[
https://issues.apache.org/jira/browse/CALCITE-5789?page=com.atlassian.jira.plugin.system.issuetabpanels:all-tabpanel
]
Ruben Q L updated CALCITE-5789:
-------------------------------
Attachment: debugger.png
> Query with two nested subqueries where the inner-most references the
> outer-most table returns wrong result
> ----------------------------------------------------------------------------------------------------------
>
> Key: CALCITE-5789
> URL: https://issues.apache.org/jira/browse/CALCITE-5789
> Project: Calcite
> Issue Type: Bug
> Components: core
> Reporter: Ruben Q L
> Priority: Major
> Attachments: debugger.png
>
>
> Problem can be reproduced with the following query (to be added e.g. in
> sub-query.iq):
> {code:sql}
> select deptno from dept d1 where exists (
> select 1 from dept d2 where d2.deptno = d1.deptno and exists (
> select 1 from dept d3 where d3.deptno = d2.deptno and d3.dname = d1.dname));
> {code}
> The problem appears with at least two nested subqueries, when the inner most
> references the outermost table, in our case {{and d3.dname = d1.dname}} (if
> we remove this expression, the problem does not occur).

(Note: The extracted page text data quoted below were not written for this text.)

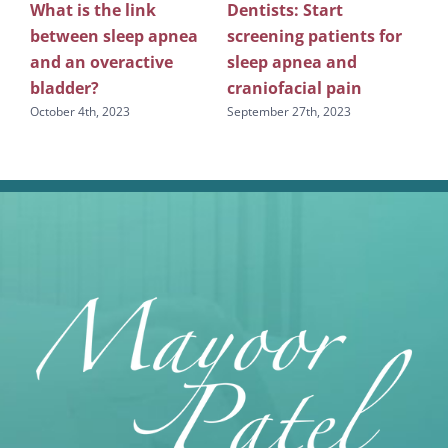
What is the link
Dentists: Start
Rev
between sleep apnea
screening patients for
re
g
and an overactive
sleep apnea and
scr
bladder?
craniofacial pain
apn
October 4th, 2023
September 27th, 2023
Sept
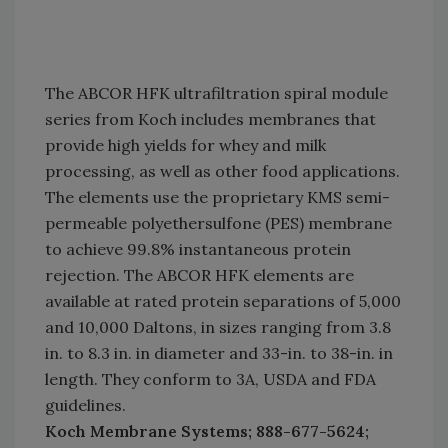
The ABCOR HFK ultrafiltration spiral module
series from Koch includes membranes that
provide high yields for whey and milk
processing, as well as other food applications.
The elements use the proprietary KMS semi-
permeable polyethersulfone (PES) membrane
to achieve 99.8% instantaneous protein
rejection. The ABCOR HFK elements are
available at rated protein separations of 5,000
and 10,000 Daltons, in sizes ranging from 3.8
in. to 8.3 in. in diameter and 33-in. to 38-in. in
length. They conform to 3A, USDA and FDA
guidelines.
Koch Membrane Systems; 888-677-5624;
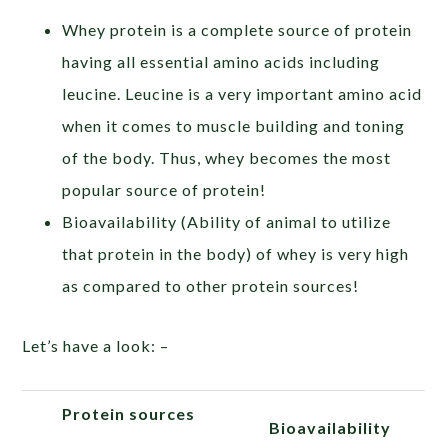
Whey protein is a complete source of protein
having all essential amino acids including
leucine. Leucine is a very important amino acid
when it comes to muscle building and toning
of the body. Thus, whey becomes the most
popular source of protein!
Bioavailability (Ability of animal to utilize
that protein in the body) of whey is very high
as compared to other protein sources!
Let’s have a look: –
Protein sources
Bioavailability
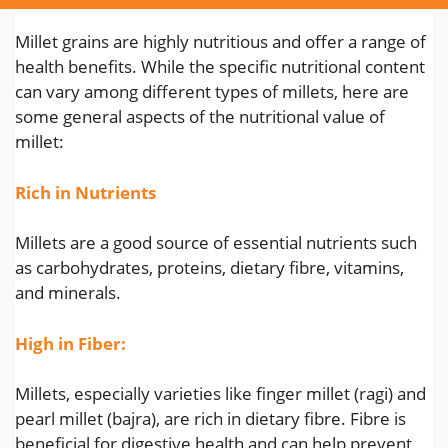
Millet grains are highly nutritious and offer a range of
health benefits. While the specific nutritional content
can vary among different types of millets, here are
some general aspects of the nutritional value of
millet:
Rich in Nutrients
Millets are a good source of essential nutrients such
as carbohydrates, proteins, dietary fibre, vitamins,
and minerals.
High in Fiber:
Millets, especially varieties like finger millet (ragi) and
pearl millet (bajra), are rich in dietary fibre. Fibre is
beneficial for digestive health and can help prevent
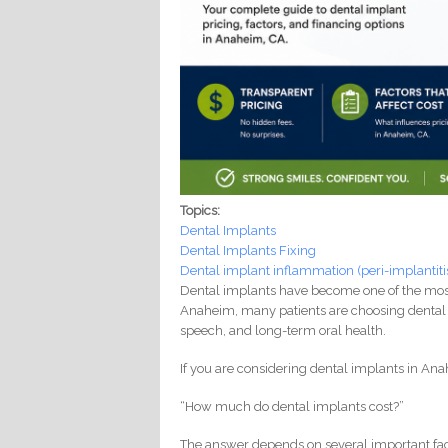
Topics:
Dental Implants
Dental Implants Fixing
Dental implant inflammation (peri-implantiti
Dental implants have become one of the most t
Anaheim, many patients are choosing dental 
speech, and long-term oral health.
If you are considering dental implants in Anah
“How much do dental implants cost?”
The answer depends on several important fac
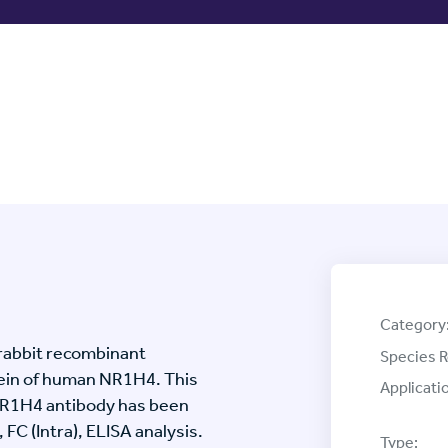
Category
rabbit recombinant
Species R
ein of human NR1H4. This
Applicati
NR1H4 antibody has been
 FC (Intra), ELISA analysis.
Type:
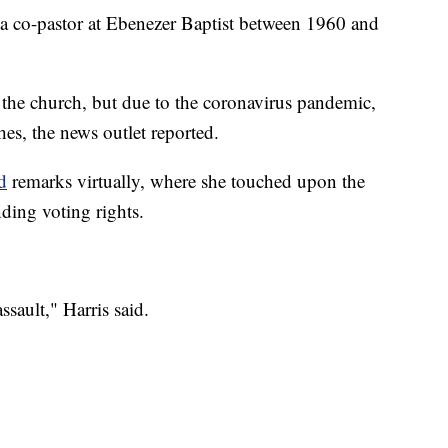
 a co-pastor at Ebenezer Baptist between 1960 and
d the church, but due to the coronavirus pandemic,
es, the news outlet reported.
d
remarks virtually, where she touched upon the
ding voting rights.
sault," Harris said.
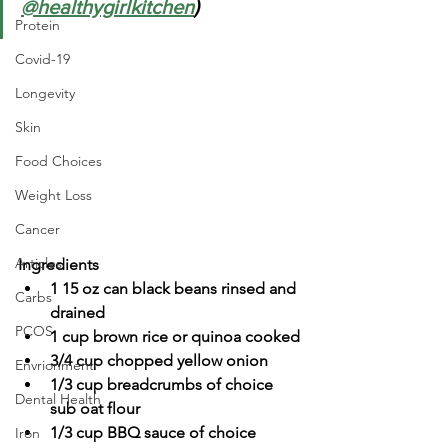
@healthygirlkitchen
)
Protein
Covid-19
Longevity
Skin
Food Choices
Weight Loss
Cancer
Articles
Ingredients
1 15 oz can black beans rinsed and 
Carbs
drained
PCOS
1 cup brown rice or quinoa cooked
3/4 cup chopped yellow onion
Envrionment
1/3 cup breadcrumbs of choice 
Dental Health
sub oat flour
1/3 cup BBQ sauce of choice
Iron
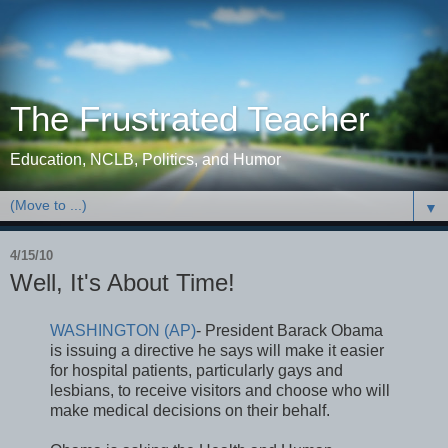
The Frustrated Teacher
Education, NCLB, Politics, and Humor
▼
4/15/10
Well, It's About Time!
WASHINGTON (AP)
- President Barack Obama
is issuing a directive he says will make it easier
for hospital patients, particularly gays and
lesbians, to receive visitors and choose who will
make medical decisions on their behalf.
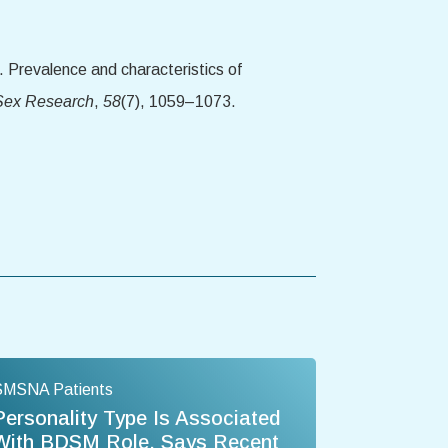
. Prevalence and characteristics of
 Sex Research
,
58
(7), 1059–1073.
SMSNA Patients
Personality Type Is Associated
With BDSM Role, Says Recent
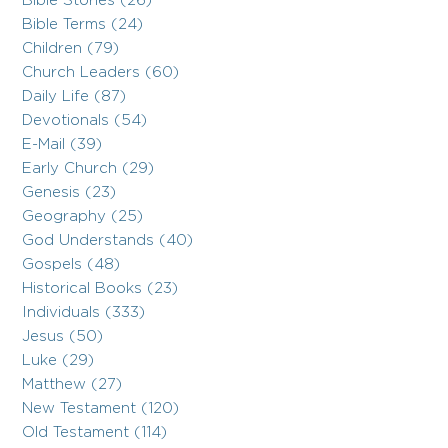
Bible Stories (26)
Bible Terms (24)
Children (79)
Church Leaders (60)
Daily Life (87)
Devotionals (54)
E-Mail (39)
Early Church (29)
Genesis (23)
Geography (25)
God Understands (40)
Gospels (48)
Historical Books (23)
Individuals (333)
Jesus (50)
Luke (29)
Matthew (27)
New Testament (120)
Old Testament (114)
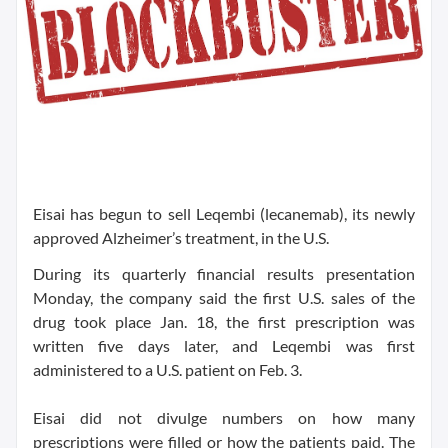
Eisai has begun to sell Leqembi (lecanemab), its newly
approved Alzheimer’s treatment, in the U.S.
During its quarterly financial results presentation
Monday, the company said the first U.S. sales of the
drug took place Jan. 18, the first prescription was
written five days later, and Leqembi was first
administered to a U.S. patient on Feb. 3.
Eisai did not divulge numbers on how many
prescriptions were filled or how the patients paid. The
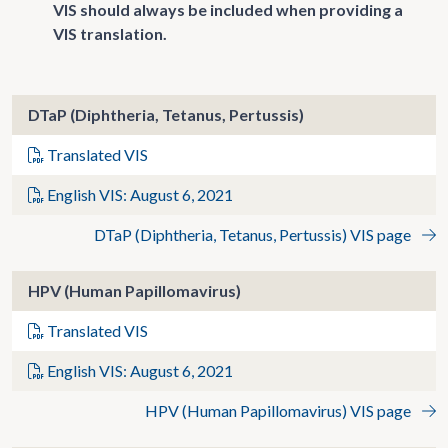
VIS should always be included when providing a
VIS translation.
DTaP (Diphtheria, Tetanus, Pertussis)
Translated VIS
English VIS: August 6, 2021
DTaP (Diphtheria, Tetanus, Pertussis) VIS page
HPV (Human Papillomavirus)
Translated VIS
English VIS: August 6, 2021
HPV (Human Papillomavirus) VIS page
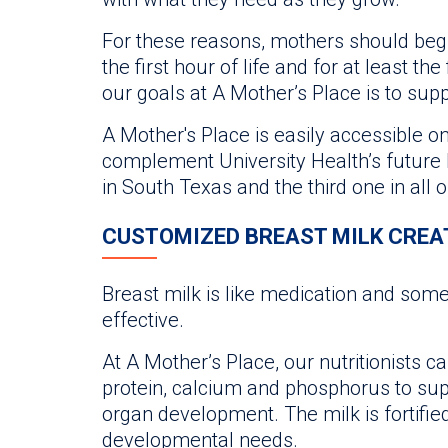
For these reasons, mothers should begin
the first hour of life and for at least the
our goals at A Mother’s Place is to s
A Mother's Place is easily accessible on th
complement University Health’s future M
in South Texas and the third one in all 
CUSTOMIZED BREAST MILK CREA
Breast milk is like medication and so
effective.
At A Mother’s Place, our nutritionists c
protein, calcium and phosphorus to su
organ development. The milk is fortifie
developmental needs.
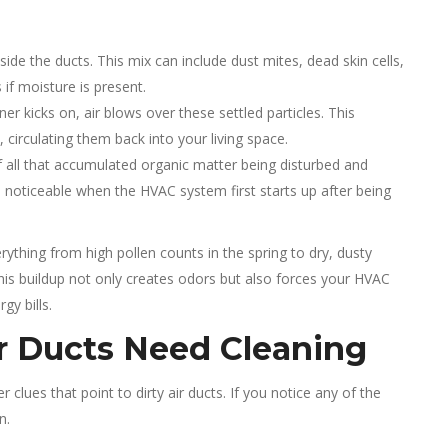
side the ducts. This mix can include dust mites, dead skin cells,
if moisture is present.
er kicks on, air blows over these settled particles. This
circulating them back into your living space.
of all that accumulated organic matter being disturbed and
oticeable when the HVAC system first starts up after being
ything from high pollen counts in the spring to dry, dusty
 This buildup not only creates odors but also forces your HVAC
gy bills.
ir Ducts Need Cleaning
 clues that point to dirty air ducts. If you notice any of the
n.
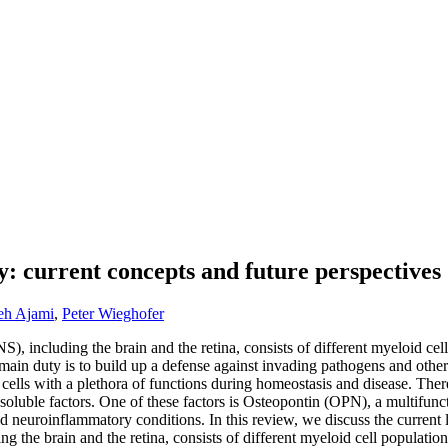
gy: current concepts and future perspectives
eh Ajami
,
Peter Wieghofer
 including the brain and the retina, consists of different myeloid cell
 duty is to build up a defense against invading pathogens and other d
ells with a plethora of functions during homeostasis and disease. There
 soluble factors. One of these factors is Osteopontin (OPN), a multifunct
d neuroinflammatory conditions. In this review, we discuss the current l
the brain and the retina, consists of different myeloid cell population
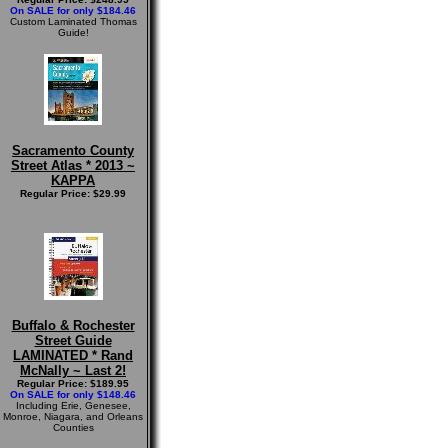
On SALE for only $184.46
Custom Laminated Thomas
Guide!
Sacramento County
Street Atlas * 2013 ~
KAPPA
Regular Price: $29.99
Buffalo & Rochester
Street Guide
LAMINATED * Rand
McNally ~ Last 2!
Regular Price: $189.95
On SALE for only $148.46
Including Erie, Genesee,
Monroe, Niagara, and Orleans
Counties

> When the above query is processed, the following plan is generated (notice
> how the top-most projection contains two fields instead of one):
> {noformat}
> // Plan2 (Decorrelator output)
> LogicalProject(DEPTNO=[$0], DEPTNO0=[$4])
> LogicalJoin(condition=[AND(=($0, $2), =($1, $3))], joinType=[inner])
> LogicalProject(DEPTNO=[$0], DNAME=[$1])
> LogicalTableScan(table=[[scott, DEPT]])
> LogicalProject(DEPTNO3=[$0], DNAME0=[$3], DEPTNO0=[$4], $f3=[true])
> LogicalJoin(condition=[true], joinType=[inner])
> LogicalTableScan(table=[[scott, DEPT]])
> LogicalProject(DNAME=[$1], DEPTNO=[$0], $f2=[true])
> LogicalFilter(condition=[IS NOT NULL($1)])
> LogicalTableScan(table=[[scott, DEPT]])
> {noformat}
> Even if this minimalist test does not fail, it leads to a situation where the
> {{RelRoot#validatedRowType}} and the {{RelRoot#rel#rowType}} don't match,
> which can lead to unforeseeable consequences (for the record, I have seen
> more complex queries which do fail at execution time because of this issue).
> The culprit that generates the unexpected extra field in the final projection
> is RelDecorrelator, however I think the decorrelator is not to blame here,
> because the input that reaches it is already wrong:
> {noformat}
> Plan1 (SubQueryRemoveRule output, Decorrelator input)
> LogicalProject(DEPTNO=[$0])
> LogicalProject(DEPTNO=[$0], DNAME=[$1])
> LogicalCorrelate(correlation=[$cor0], joinType=[inner],
> requiredColumns=[{0, 1}])
> LogicalProject(DEPTNO=[$0], DNAME=[$1])
> LogicalTableScan(table=[[scott, DEPT]])
> LogicalAggregate(group=[{0}])
> LogicalProject(i=[true])
> LogicalProject(DEPTNO=[$0], DNAME=[$1], LOC=[$2])
> LogicalFilter(condition=[=($0, $cor0.DEPTNO)])
> *** LogicalJoin(condition=[true], joinType=[inner],
> variablesSet=[[$cor1, $cor0]])
> LogicalTableScan(table=[[scott, DEPT]])
> LogicalAggregate(group=[{0}])
> LogicalProject(i=[true])
> *** LogicalFilter(condition=[AND(=($0, $cor1.DEPTNO), =($1,
> $cor0.DNAME))])
> LogicalTableScan(table=[[scott, DEPT]])
> {noformat}
> Notice how there is a correlated variable $cor1 used by the LogicalJoin,
> which is not generated by any LogicalCorrelation.
> Who generates this wrong plan? SubQueryRemoveRule, which takes the original
> plan and removes the nested subqueries with the questionable above result:
> {noformat}
> Plan0 (Original, SubQueryRemoveRule input)
> LogicalProject(DEPTNO=[$0])
> LogicalFilter(condition=[EXISTS({
> LogicalFilter(condition=[AND(=($0, $cor0.DEPTNO), EXISTS({
> LogicalFilter(condition=[AND(=($0, $cor1.DEPTNO), =($1, $cor0.DNAME))])
> LogicalTableScan(table=[[scott, DEPT]])
> }))], variablesSet=[[$cor1]])
> LogicalTableScan(table=[[scott, DEPT]])
> })], variablesSet=[[$cor0]])
> LogicalTableScan(table=[[scott, DEPT]])
> {noformat}
>
--
This message was sent by Atlassian Jira
(v8.20.10#820010)